For Great Innovation Do Not Follow the Money

Both Seth Godin and Guy Kawasaki, doyens of entrepreneurship, agree that great innovation is seldom achieved by pursuing revenue streams. Nor does Peter Drucker centre on money in his guide to the practice of innovation. Advice that rubs against any corporate managers grain (mine included); what business manager is comfortable without his trusty profit and loss spreadsheet ?

The hunt for a disruptive advantage on the market has no easy financial guide. Seth’s view is that the pursuit of money is at the expense of your innovative drive


pioneers are almost never in it for the money. The smart ones figure out how to take a remarkable innovation and turn it into a living (or a bigger than big payout) but not the other way around. I think the reason is pretty obvious: when you try to make a profit from your innovation, you stop innovating too soon. You take the short payout because it’s too hard to stick around for the later one.

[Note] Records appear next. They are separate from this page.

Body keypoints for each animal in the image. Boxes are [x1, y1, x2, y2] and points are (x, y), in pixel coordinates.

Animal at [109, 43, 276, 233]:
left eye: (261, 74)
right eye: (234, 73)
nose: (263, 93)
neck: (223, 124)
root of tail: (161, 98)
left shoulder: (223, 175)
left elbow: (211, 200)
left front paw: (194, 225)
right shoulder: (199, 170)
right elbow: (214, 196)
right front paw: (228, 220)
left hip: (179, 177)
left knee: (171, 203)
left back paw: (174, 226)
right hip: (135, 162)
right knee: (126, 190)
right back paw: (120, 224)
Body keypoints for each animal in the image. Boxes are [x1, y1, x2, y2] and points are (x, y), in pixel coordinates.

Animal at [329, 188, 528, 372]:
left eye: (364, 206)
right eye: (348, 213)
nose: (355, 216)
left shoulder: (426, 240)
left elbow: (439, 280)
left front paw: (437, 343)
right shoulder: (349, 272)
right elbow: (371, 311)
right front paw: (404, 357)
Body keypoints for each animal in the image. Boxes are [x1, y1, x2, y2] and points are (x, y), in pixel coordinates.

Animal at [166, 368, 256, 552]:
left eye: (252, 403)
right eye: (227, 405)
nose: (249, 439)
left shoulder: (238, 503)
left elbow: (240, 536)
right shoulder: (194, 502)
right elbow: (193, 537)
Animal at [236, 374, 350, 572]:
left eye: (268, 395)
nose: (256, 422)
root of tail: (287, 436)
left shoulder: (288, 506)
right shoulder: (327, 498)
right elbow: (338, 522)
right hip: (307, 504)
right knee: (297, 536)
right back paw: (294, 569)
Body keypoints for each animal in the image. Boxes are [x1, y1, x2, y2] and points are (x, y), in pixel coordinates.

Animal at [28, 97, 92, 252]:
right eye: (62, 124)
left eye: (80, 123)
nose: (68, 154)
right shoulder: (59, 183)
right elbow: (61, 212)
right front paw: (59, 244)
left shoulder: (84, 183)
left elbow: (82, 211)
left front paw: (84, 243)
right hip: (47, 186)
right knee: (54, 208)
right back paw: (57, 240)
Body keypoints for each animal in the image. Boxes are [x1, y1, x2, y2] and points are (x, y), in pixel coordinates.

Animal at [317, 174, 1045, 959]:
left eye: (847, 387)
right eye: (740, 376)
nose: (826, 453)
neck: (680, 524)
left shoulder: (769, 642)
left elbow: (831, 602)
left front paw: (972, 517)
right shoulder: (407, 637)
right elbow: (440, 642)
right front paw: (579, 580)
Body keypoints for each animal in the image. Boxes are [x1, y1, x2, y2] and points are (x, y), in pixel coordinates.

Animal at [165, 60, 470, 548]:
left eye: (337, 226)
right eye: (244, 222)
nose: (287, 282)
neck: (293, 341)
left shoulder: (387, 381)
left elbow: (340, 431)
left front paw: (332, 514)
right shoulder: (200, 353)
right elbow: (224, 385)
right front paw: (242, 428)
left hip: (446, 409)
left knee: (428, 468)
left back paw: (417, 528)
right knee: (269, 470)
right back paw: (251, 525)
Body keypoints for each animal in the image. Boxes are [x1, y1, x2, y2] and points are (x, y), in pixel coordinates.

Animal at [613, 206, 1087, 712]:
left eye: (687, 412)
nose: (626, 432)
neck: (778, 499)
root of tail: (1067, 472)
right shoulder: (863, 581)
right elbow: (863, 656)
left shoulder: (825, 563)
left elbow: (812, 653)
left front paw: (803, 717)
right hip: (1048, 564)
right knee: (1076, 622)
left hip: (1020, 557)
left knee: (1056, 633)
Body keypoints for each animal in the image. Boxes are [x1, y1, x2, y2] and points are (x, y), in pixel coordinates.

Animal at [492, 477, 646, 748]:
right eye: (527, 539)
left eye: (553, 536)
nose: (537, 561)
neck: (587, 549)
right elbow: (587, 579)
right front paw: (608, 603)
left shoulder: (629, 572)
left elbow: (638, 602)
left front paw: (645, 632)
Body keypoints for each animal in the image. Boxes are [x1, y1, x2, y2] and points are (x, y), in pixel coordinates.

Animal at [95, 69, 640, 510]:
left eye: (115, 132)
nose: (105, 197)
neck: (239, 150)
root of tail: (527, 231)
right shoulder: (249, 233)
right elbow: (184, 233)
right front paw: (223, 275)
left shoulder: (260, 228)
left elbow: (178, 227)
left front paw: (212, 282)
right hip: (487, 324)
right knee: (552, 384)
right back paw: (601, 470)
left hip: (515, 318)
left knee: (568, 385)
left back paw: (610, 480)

Guy cites the pursuit of meaning, and not the pursuit of money, as guiding light in your innovation hunt.

My experience is that innovation hunting requires an artist’s approach to the market, services and products; a total obsession of the subject matter at hand. Like great pianists or painters, the innovator must have talent & training in the art form in question. Most corporate managers have neither the time nor the patience for the learning curve involved.

Denizens of this creative innovator class have, in my experience, different culture and value systems from that found among professional managers. And, in spite initial protests, the MBAs I recruit accept that the creative staff are more prolific and bountiful in launching succesful services.

The irony is that as soon as you execute your idea, you commit to customers, you have salaries to pay, it is all about the cash flow and quality of service. Then financial spreadsheet skills, administrating, and the ability to squeeze the lemon come to the fore.

Nowadays, good corporate management and creative innovation go hand in hand. Successful company cultures, like Google’s, have to accomodate the two contrasting approaches.